• **Work instructions**:
Please set down the data again exactly, minus the pictures.

• **Recorded data**:
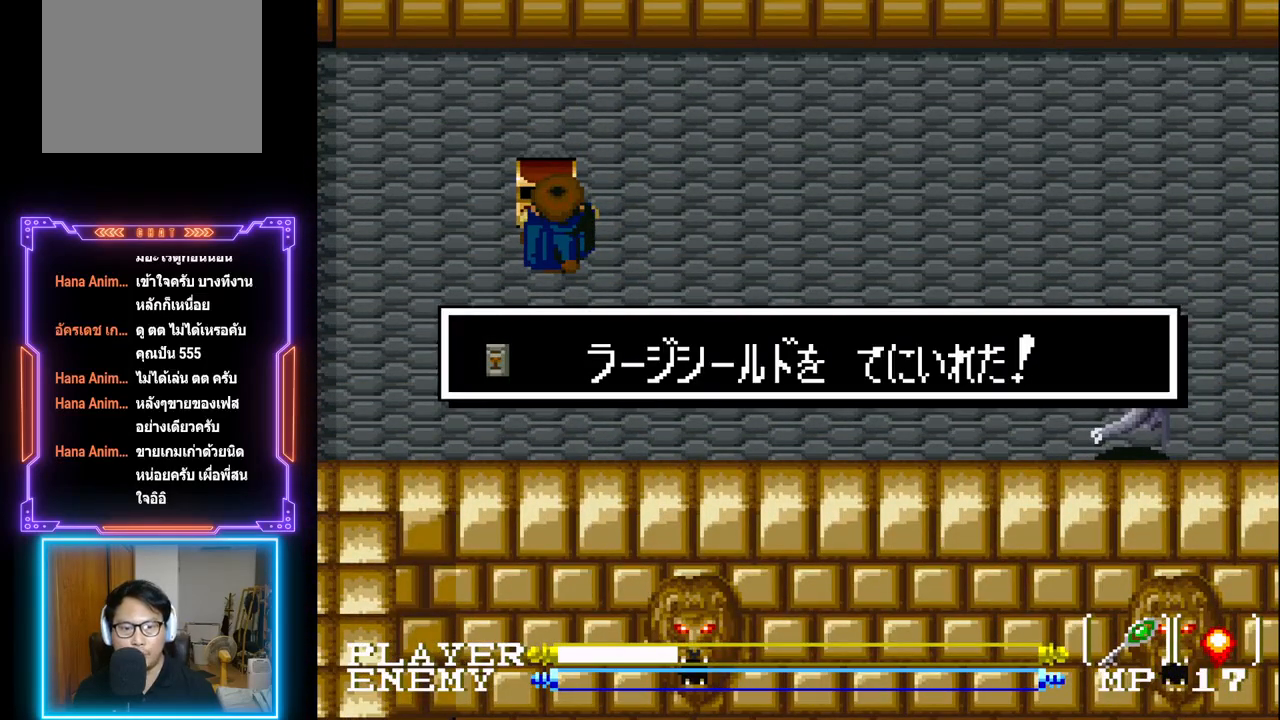
{"buttons": [], "left_stick": "center", "events": []}
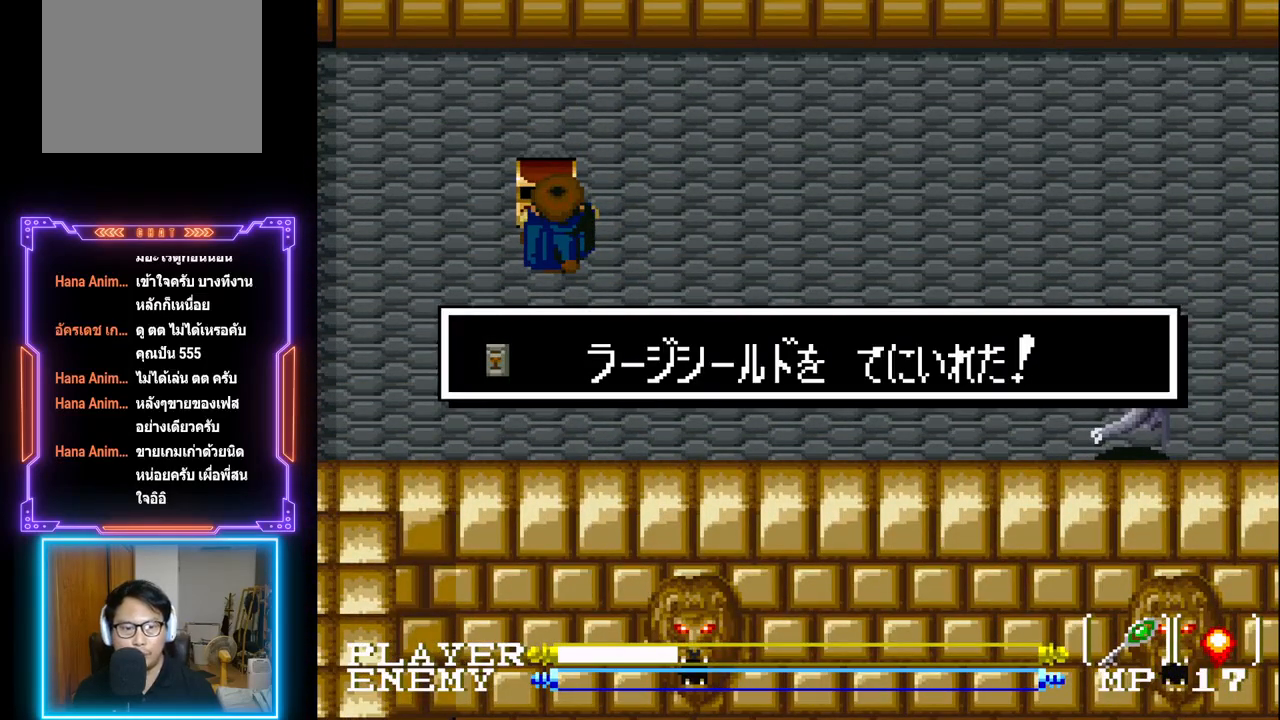
{"buttons": [], "left_stick": "center", "events": []}
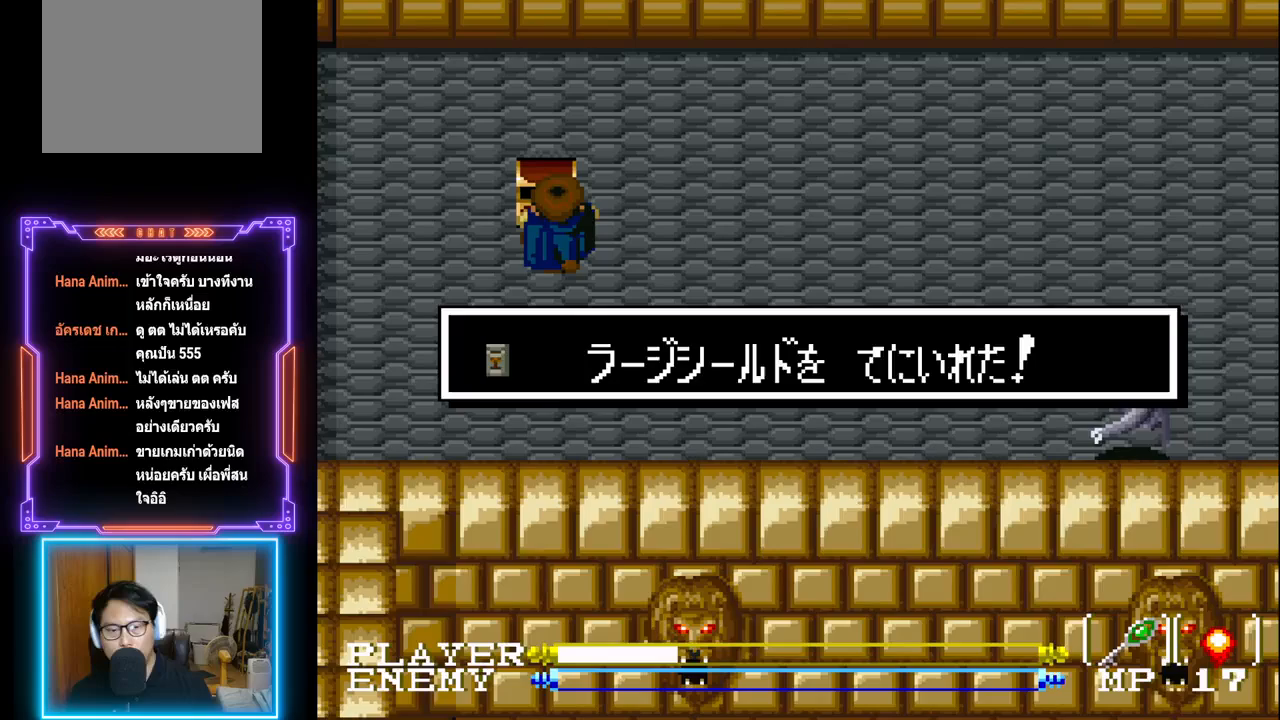
{"buttons": [], "left_stick": "center", "events": []}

• **Exercise solution**:
{"buttons": [], "left_stick": "center", "events": []}
{"buttons": [], "left_stick": "center", "events": []}
{"buttons": [], "left_stick": "center", "events": []}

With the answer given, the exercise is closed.